Instead, the article chooses to highlight various winks & nudges from Canadian advocates of the Israeli government. And in case those advocates were too coy, the author (Ingrid Walter) concludes by presenting Mulcair with an absolutely bizarre claim. Walter cites an Ipsos exit poll of Jewish-Canadian voters. In it, the Conservatives scored a majority of 52%. Without wincing, Walter attempts to convince Mulcair that a "pro-Israel" NDP would also score 52%.

It never crosses Walter's mind that many Jewish-Canadian voters were simply responding to economic policies or a fatigue of minority parliament. [Ed. note: Nor that it's possible to test whether "pro-Israel" policies actually tend to move votes and other support.] Instead, the mere sight of Thomas Mulcair echoing the Cons' foreign policy is somehow supposed to move Jewish-Canadian voters en masse toward the NDP.

Many NDP members (like myself) trust that Thomas Mulcair is intelligent enough to recognize the desperation & comedy behind such an inducement.
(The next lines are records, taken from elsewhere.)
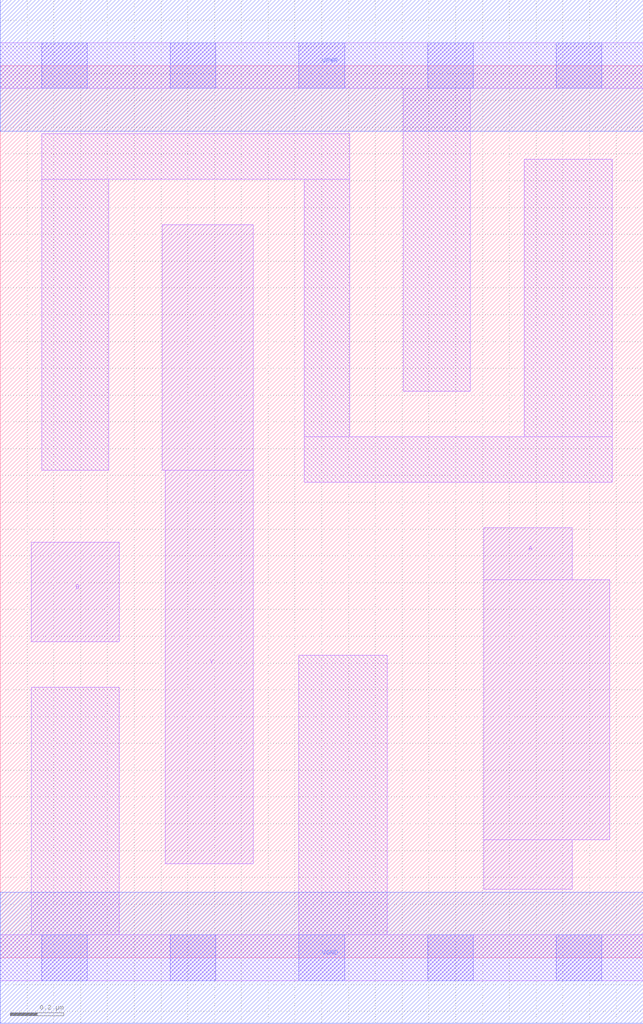
<source format=lef>
# Copyright 2020 The SkyWater PDK Authors
#
# Licensed under the Apache License, Version 2.0 (the "License");
# you may not use this file except in compliance with the License.
# You may obtain a copy of the License at
#
#     https://www.apache.org/licenses/LICENSE-2.0
#
# Unless required by applicable law or agreed to in writing, software
# distributed under the License is distributed on an "AS IS" BASIS,
# WITHOUT WARRANTIES OR CONDITIONS OF ANY KIND, either express or implied.
# See the License for the specific language governing permissions and
# limitations under the License.
#
# SPDX-License-Identifier: Apache-2.0

VERSION 5.7 ;
  NAMESCASESENSITIVE ON ;
  NOWIREEXTENSIONATPIN ON ;
  DIVIDERCHAR "/" ;
  BUSBITCHARS "[]" ;
UNITS
  DATABASE MICRONS 200 ;
END UNITS
MACRO sky130_fd_sc_ls__nor2_2
  CLASS CORE ;
  FOREIGN sky130_fd_sc_ls__nor2_2 ;
  ORIGIN  0.000000  0.000000 ;
  SIZE  2.400000 BY  3.330000 ;
  SYMMETRY X Y ;
  SITE unit ;
  PIN A
    ANTENNAGATEAREA  0.447000 ;
    DIRECTION INPUT ;
    USE SIGNAL ;
    PORT
      LAYER li1 ;
        RECT 1.805000 0.255000 2.135000 0.440000 ;
        RECT 1.805000 0.440000 2.275000 1.410000 ;
        RECT 1.805000 1.410000 2.135000 1.605000 ;
    END
  END A
  PIN B
    ANTENNAGATEAREA  0.447000 ;
    DIRECTION INPUT ;
    USE SIGNAL ;
    PORT
      LAYER li1 ;
        RECT 0.115000 1.180000 0.445000 1.550000 ;
    END
  END B
  PIN Y
    ANTENNADIFFAREA  0.543200 ;
    DIRECTION OUTPUT ;
    USE SIGNAL ;
    PORT
      LAYER li1 ;
        RECT 0.605000 1.820000 0.945000 2.735000 ;
        RECT 0.615000 0.350000 0.945000 1.820000 ;
    END
  END Y
  PIN VGND
    DIRECTION INOUT ;
    SHAPE ABUTMENT ;
    USE GROUND ;
    PORT
      LAYER met1 ;
        RECT 0.000000 -0.245000 2.400000 0.245000 ;
    END
  END VGND
  PIN VPWR
    DIRECTION INOUT ;
    SHAPE ABUTMENT ;
    USE POWER ;
    PORT
      LAYER met1 ;
        RECT 0.000000 3.085000 2.400000 3.575000 ;
    END
  END VPWR
  OBS
    LAYER li1 ;
      RECT 0.000000 -0.085000 2.400000 0.085000 ;
      RECT 0.000000  3.245000 2.400000 3.415000 ;
      RECT 0.115000  0.085000 0.445000 1.010000 ;
      RECT 0.155000  1.820000 0.405000 2.905000 ;
      RECT 0.155000  2.905000 1.305000 3.075000 ;
      RECT 1.115000  0.085000 1.445000 1.130000 ;
      RECT 1.135000  1.775000 2.285000 1.945000 ;
      RECT 1.135000  1.945000 1.305000 2.905000 ;
      RECT 1.505000  2.115000 1.755000 3.245000 ;
      RECT 1.955000  1.945000 2.285000 2.980000 ;
    LAYER mcon ;
      RECT 0.155000 -0.085000 0.325000 0.085000 ;
      RECT 0.155000  3.245000 0.325000 3.415000 ;
      RECT 0.635000 -0.085000 0.805000 0.085000 ;
      RECT 0.635000  3.245000 0.805000 3.415000 ;
      RECT 1.115000 -0.085000 1.285000 0.085000 ;
      RECT 1.115000  3.245000 1.285000 3.415000 ;
      RECT 1.595000 -0.085000 1.765000 0.085000 ;
      RECT 1.595000  3.245000 1.765000 3.415000 ;
      RECT 2.075000 -0.085000 2.245000 0.085000 ;
      RECT 2.075000  3.245000 2.245000 3.415000 ;
  END
END sky130_fd_sc_ls__nor2_2
END LIBRARY

</source>
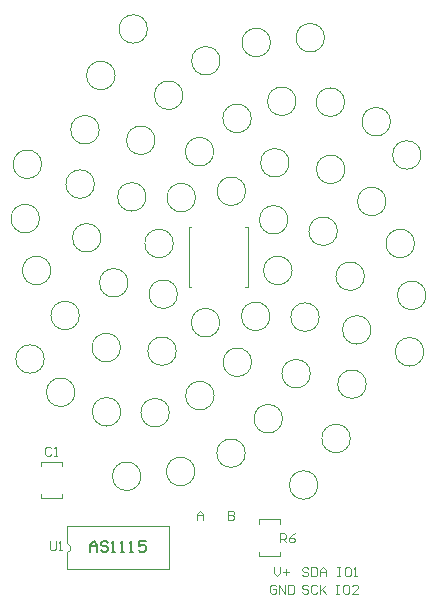
<source format=gto>
G04*
G04 #@! TF.GenerationSoftware,Altium Limited,CircuitStudio,1.5.2 (30)*
G04*
G04 Layer_Color=65535*
%FSLAX25Y25*%
%MOIN*%
G70*
G01*
G75*
%ADD82C,0.00400*%
%ADD83C,0.00100*%
%ADD84C,0.00600*%
D82*
X5026241Y3036200D02*
G03*
X5026241Y3036200I-4741J0D01*
G01*
X5015441Y3020700D02*
G03*
X5015441Y3020700I-4741J0D01*
G01*
X5038041Y3014100D02*
G03*
X5038041Y3014100I-4741J0D01*
G01*
X5050441Y3025600D02*
G03*
X5050441Y3025600I-4741J0D01*
G01*
X5067241Y3031700D02*
G03*
X5067241Y3031700I-4741J0D01*
G01*
X5085241Y3033300D02*
G03*
X5085241Y3033300I-4741J0D01*
G01*
X5028741Y2999100D02*
G03*
X5028741Y2999100I-4741J0D01*
G01*
X5010141Y3002600D02*
G03*
X5010141Y3002600I-4741J0D01*
G01*
X5008541Y2984500D02*
G03*
X5008541Y2984500I-4741J0D01*
G01*
X5025758Y2980243D02*
G03*
X5025758Y2980243I-4741J0D01*
G01*
X5010741Y2966600D02*
G03*
X5010741Y2966600I-4741J0D01*
G01*
X5034841Y2964700D02*
G03*
X5034841Y2964700I-4741J0D01*
G01*
X5036241Y2947800D02*
G03*
X5036241Y2947800I-4741J0D01*
G01*
X5019741Y2951600D02*
G03*
X5019741Y2951600I-4741J0D01*
G01*
X5042241Y2980000D02*
G03*
X5042241Y2980000I-4741J0D01*
G01*
X5048341Y2995300D02*
G03*
X5048341Y2995300I-4741J0D01*
G01*
X5060841Y3006400D02*
G03*
X5060841Y3006400I-4741J0D01*
G01*
X5075741Y3012100D02*
G03*
X5075741Y3012100I-4741J0D01*
G01*
X5091941Y3011800D02*
G03*
X5091941Y3011800I-4741J0D01*
G01*
X5107241Y3005300D02*
G03*
X5107241Y3005300I-4741J0D01*
G01*
X5117441Y2994200D02*
G03*
X5117441Y2994200I-4741J0D01*
G01*
X5058941Y2982100D02*
G03*
X5058941Y2982100I-4741J0D01*
G01*
X5073441Y2991600D02*
G03*
X5073441Y2991600I-4741J0D01*
G01*
X5092041Y2989400D02*
G03*
X5092041Y2989400I-4741J0D01*
G01*
X5105741Y2978700D02*
G03*
X5105741Y2978700I-4741J0D01*
G01*
X5115241Y2964700D02*
G03*
X5115241Y2964700I-4741J0D01*
G01*
X5119041Y2947400D02*
G03*
X5119041Y2947400I-4741J0D01*
G01*
X5118341Y2928600D02*
G03*
X5118341Y2928600I-4741J0D01*
G01*
X4990941Y2991100D02*
G03*
X4990941Y2991100I-4741J0D01*
G01*
X4990241Y2973000D02*
G03*
X4990241Y2973000I-4741J0D01*
G01*
X4994041Y2955700D02*
G03*
X4994041Y2955700I-4741J0D01*
G01*
X5003542Y2940700D02*
G03*
X5003542Y2940700I-4741J0D01*
G01*
X5017241Y2930000D02*
G03*
X5017241Y2930000I-4741J0D01*
G01*
X5035841Y2928800D02*
G03*
X5035841Y2928800I-4741J0D01*
G01*
X5050341Y2938300D02*
G03*
X5050341Y2938300I-4741J0D01*
G01*
X4991841Y2926200D02*
G03*
X4991841Y2926200I-4741J0D01*
G01*
X5002041Y2915100D02*
G03*
X5002041Y2915100I-4741J0D01*
G01*
X5017341Y2908600D02*
G03*
X5017341Y2908600I-4741J0D01*
G01*
X5033541Y2908300D02*
G03*
X5033541Y2908300I-4741J0D01*
G01*
X5048441Y2914000D02*
G03*
X5048441Y2914000I-4741J0D01*
G01*
X5060941Y2925100D02*
G03*
X5060941Y2925100I-4741J0D01*
G01*
X5067041Y2940400D02*
G03*
X5067041Y2940400I-4741J0D01*
G01*
X5089541Y2968800D02*
G03*
X5089541Y2968800I-4741J0D01*
G01*
X5073041Y2972600D02*
G03*
X5073041Y2972600I-4741J0D01*
G01*
X5074441Y2955700D02*
G03*
X5074441Y2955700I-4741J0D01*
G01*
X5098541Y2953800D02*
G03*
X5098541Y2953800I-4741J0D01*
G01*
X5083490Y2940155D02*
G03*
X5083490Y2940155I-4741J0D01*
G01*
X5100741Y2935900D02*
G03*
X5100741Y2935900I-4741J0D01*
G01*
X5099141Y2917800D02*
G03*
X5099141Y2917800I-4741J0D01*
G01*
X5080541Y2921300D02*
G03*
X5080541Y2921300I-4741J0D01*
G01*
X5024041Y2887100D02*
G03*
X5024041Y2887100I-4741J0D01*
G01*
X5042041Y2888700D02*
G03*
X5042041Y2888700I-4741J0D01*
G01*
X5058841Y2894800D02*
G03*
X5058841Y2894800I-4741J0D01*
G01*
X5071241Y2906300D02*
G03*
X5071241Y2906300I-4741J0D01*
G01*
X5093841Y2899700D02*
G03*
X5093841Y2899700I-4741J0D01*
G01*
X5083041Y2884200D02*
G03*
X5083041Y2884200I-4741J0D01*
G01*
X5059684Y2970201D02*
X5059684Y2950201D01*
X5039984D02*
Y2970201D01*
X5058884Y2950201D02*
X5059684Y2950201D01*
X5058884Y2970201D02*
X5059684Y2970201D01*
X5039984Y2970201D02*
X5040784Y2970201D01*
X5039984Y2950201D02*
X5040784Y2950201D01*
X5063300Y2860500D02*
X5070300D01*
X5063300Y2872700D02*
X5070300Y2872700D01*
X5063300Y2871300D02*
X5063300Y2872700D01*
Y2860500D02*
Y2861800D01*
X5070300Y2872700D02*
X5070300Y2871300D01*
X5070300Y2860500D02*
Y2861800D01*
X4990800Y2879800D02*
X4997800D01*
X4990800Y2892000D02*
X4997800Y2892000D01*
X4990800Y2890600D02*
X4990800Y2892000D01*
Y2879800D02*
Y2881100D01*
X4997800Y2892000D02*
X4997800Y2890600D01*
X4997800Y2879800D02*
Y2881100D01*
X5079899Y2856299D02*
X5079399Y2856799D01*
X5078400D01*
X5077900Y2856299D01*
Y2855799D01*
X5078400Y2855300D01*
X5079399D01*
X5079899Y2854800D01*
Y2854300D01*
X5079399Y2853800D01*
X5078400D01*
X5077900Y2854300D01*
X5080899Y2856799D02*
Y2853800D01*
X5082399D01*
X5082898Y2854300D01*
Y2856299D01*
X5082399Y2856799D01*
X5080899D01*
X5083898Y2853800D02*
Y2855799D01*
X5084898Y2856799D01*
X5085897Y2855799D01*
Y2853800D01*
Y2855300D01*
X5083898D01*
X5068500Y2856799D02*
Y2854800D01*
X5069500Y2853800D01*
X5070499Y2854800D01*
Y2856799D01*
X5071499Y2855300D02*
X5073499D01*
X5072499Y2856299D02*
Y2854300D01*
X4994199Y2896399D02*
X4993700Y2896899D01*
X4992700D01*
X4992200Y2896399D01*
Y2894400D01*
X4992700Y2893900D01*
X4993700D01*
X4994199Y2894400D01*
X4995199Y2893900D02*
X4996199D01*
X4995699D01*
Y2896899D01*
X4995199Y2896399D01*
X5070400Y2865100D02*
Y2868099D01*
X5071899D01*
X5072399Y2867599D01*
Y2866599D01*
X5071899Y2866100D01*
X5070400D01*
X5071400D02*
X5072399Y2865100D01*
X5075398Y2868099D02*
X5074399Y2867599D01*
X5073399Y2866599D01*
Y2865600D01*
X5073899Y2865100D01*
X5074899D01*
X5075398Y2865600D01*
Y2866100D01*
X5074899Y2866599D01*
X5073399D01*
X5042800Y2872600D02*
Y2874599D01*
X5043800Y2875599D01*
X5044799Y2874599D01*
Y2872600D01*
Y2874100D01*
X5042800D01*
X5053100Y2875599D02*
Y2872600D01*
X5054599D01*
X5055099Y2873100D01*
Y2873600D01*
X5054599Y2874100D01*
X5053100D01*
X5054599D01*
X5055099Y2874599D01*
Y2875099D01*
X5054599Y2875599D01*
X5053100D01*
X5089500Y2856799D02*
X5090500D01*
X5090000D01*
Y2853800D01*
X5089500D01*
X5090500D01*
X5093499Y2856799D02*
X5092499D01*
X5091999Y2856299D01*
Y2854300D01*
X5092499Y2853800D01*
X5093499D01*
X5093998Y2854300D01*
Y2856299D01*
X5093499Y2856799D01*
X5094998Y2853800D02*
X5095998D01*
X5095498D01*
Y2856799D01*
X5094998Y2856299D01*
X5089000Y2850899D02*
X5090000D01*
X5089500D01*
Y2847900D01*
X5089000D01*
X5090000D01*
X5092999Y2850899D02*
X5091999D01*
X5091499Y2850399D01*
Y2848400D01*
X5091999Y2847900D01*
X5092999D01*
X5093499Y2848400D01*
Y2850399D01*
X5092999Y2850899D01*
X5096498Y2847900D02*
X5094498D01*
X5096498Y2849899D01*
Y2850399D01*
X5095998Y2850899D01*
X5094998D01*
X5094498Y2850399D01*
X5069199D02*
X5068700Y2850899D01*
X5067700D01*
X5067200Y2850399D01*
Y2848400D01*
X5067700Y2847900D01*
X5068700D01*
X5069199Y2848400D01*
Y2849400D01*
X5068200D01*
X5070199Y2847900D02*
Y2850899D01*
X5072198Y2847900D01*
Y2850899D01*
X5073198D02*
Y2847900D01*
X5074697D01*
X5075197Y2848400D01*
Y2850399D01*
X5074697Y2850899D01*
X5073198D01*
X4993700Y2865399D02*
Y2862900D01*
X4994200Y2862400D01*
X4995200D01*
X4995699Y2862900D01*
Y2865399D01*
X4996699Y2862400D02*
X4997699D01*
X4997199D01*
Y2865399D01*
X4996699Y2864899D01*
X5079899Y2850399D02*
X5079399Y2850899D01*
X5078400D01*
X5077900Y2850399D01*
Y2849899D01*
X5078400Y2849400D01*
X5079399D01*
X5079899Y2848900D01*
Y2848400D01*
X5079399Y2847900D01*
X5078400D01*
X5077900Y2848400D01*
X5082898Y2850399D02*
X5082399Y2850899D01*
X5081399D01*
X5080899Y2850399D01*
Y2848400D01*
X5081399Y2847900D01*
X5082399D01*
X5082898Y2848400D01*
X5083898Y2850899D02*
Y2847900D01*
Y2848900D01*
X5085897Y2850899D01*
X5084398Y2849400D01*
X5085897Y2847900D01*
D83*
X4999554Y2870597D02*
X5033311Y2870597D01*
X4999554Y2856043D02*
X5033311Y2856043D01*
X4999554Y2856043D02*
X4999554Y2861798D01*
X5033311Y2870597D02*
X5033311Y2856043D01*
X4999554Y2861798D02*
X5000341Y2862586D01*
X4999554Y2864735D02*
X4999554Y2870597D01*
X4999554Y2864735D02*
X5000341Y2863948D01*
X5000341Y2862586D01*
D84*
X5007100Y2861900D02*
Y2864299D01*
X5008300Y2865499D01*
X5009499Y2864299D01*
Y2861900D01*
Y2863699D01*
X5007100D01*
X5013098Y2864899D02*
X5012498Y2865499D01*
X5011299D01*
X5010699Y2864899D01*
Y2864299D01*
X5011299Y2863699D01*
X5012498D01*
X5013098Y2863100D01*
Y2862500D01*
X5012498Y2861900D01*
X5011299D01*
X5010699Y2862500D01*
X5014298Y2861900D02*
X5015497D01*
X5014898D01*
Y2865499D01*
X5014298Y2864899D01*
X5017297Y2861900D02*
X5018496D01*
X5017897D01*
Y2865499D01*
X5017297Y2864899D01*
X5020296Y2861900D02*
X5021495D01*
X5020895D01*
Y2865499D01*
X5020296Y2864899D01*
X5025694Y2865499D02*
X5023295D01*
Y2863699D01*
X5024495Y2864299D01*
X5025094D01*
X5025694Y2863699D01*
Y2862500D01*
X5025094Y2861900D01*
X5023895D01*
X5023295Y2862500D01*
M02*

</source>
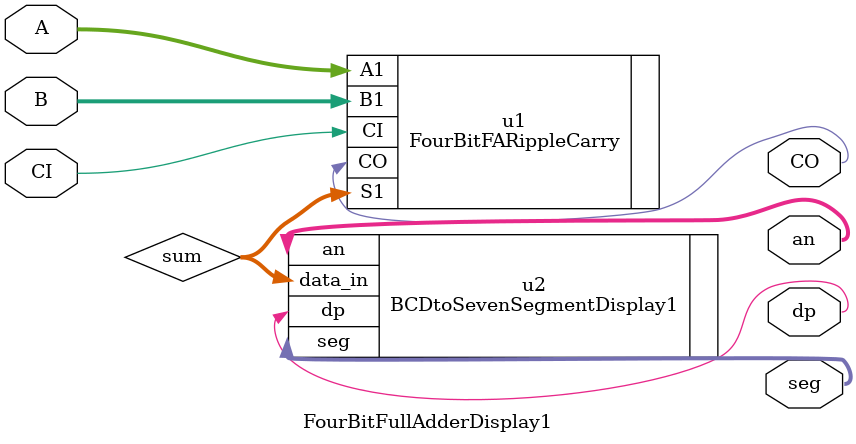
<source format=v>
`timescale 1ns / 1ps


module FourBitFullAdderDisplay1(A,B,CI,seg, an, dp, CO);
    input [3:0] A,B;
    input CI;
    output [6:0] seg;
    output [3:0] an;
    output dp;
    output CO;

    wire [3:0] sum;

    FourBitFARippleCarry u1(.A1(A), .B1(B), .CI(CI), .S1(sum), .CO(CO));
    BCDtoSevenSegmentDisplay1 u2(.data_in(sum), .seg(seg), .an(an), .dp(dp));
    
endmodule


</source>
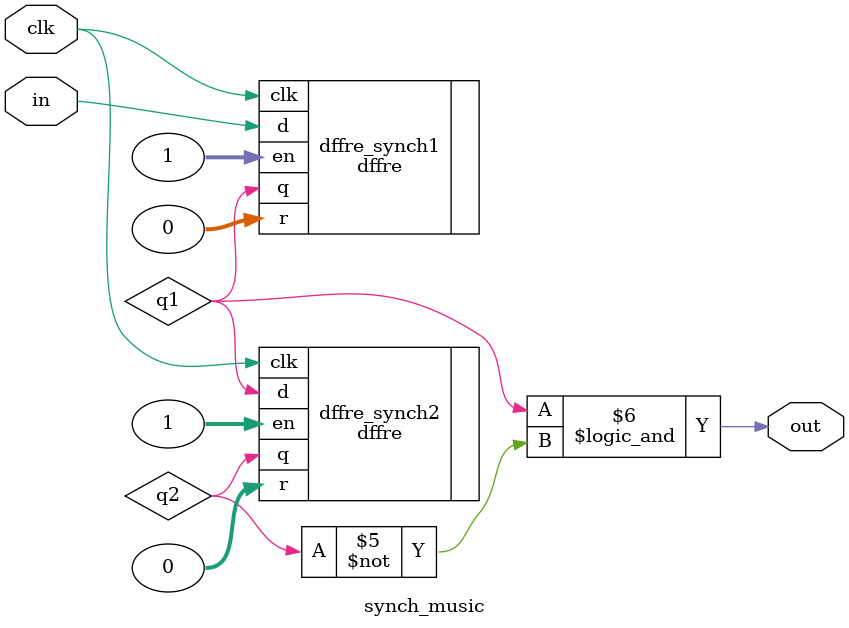
<source format=v>
module synch_music (
    in,
    clk,
    out,
);
    //同步器+脉冲变换电路
    input in;
    input clk;
    output out;

    wire q1;
    wire q2;

    dffre dffre_synch1(
        .d(in),
        .en(1),
        .clk(clk),
        .r(0),
        .q(q1)
    );

    dffre dffre_synch2(
        .d(q1),
        .en(1),
        .clk(clk),
        .r(0),
        .q(q2)
    );

    assign out = q1 && ~q2;

endmodule
</source>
But for those members who still have doubts, the NDP constitution provides clarity as to where the party's policy is developed:
Conventions are the supreme governing body of the Party and shall have final authority in all matters of federal policy, program and constitution.
The NDP Federal Council shall have full authority to issue policy statements and election statements in the name of the Party, consonant with the decisions of the Convention, and to initiate policy statements consonant with the philosophy of the Party in matters not yet considered by Convention.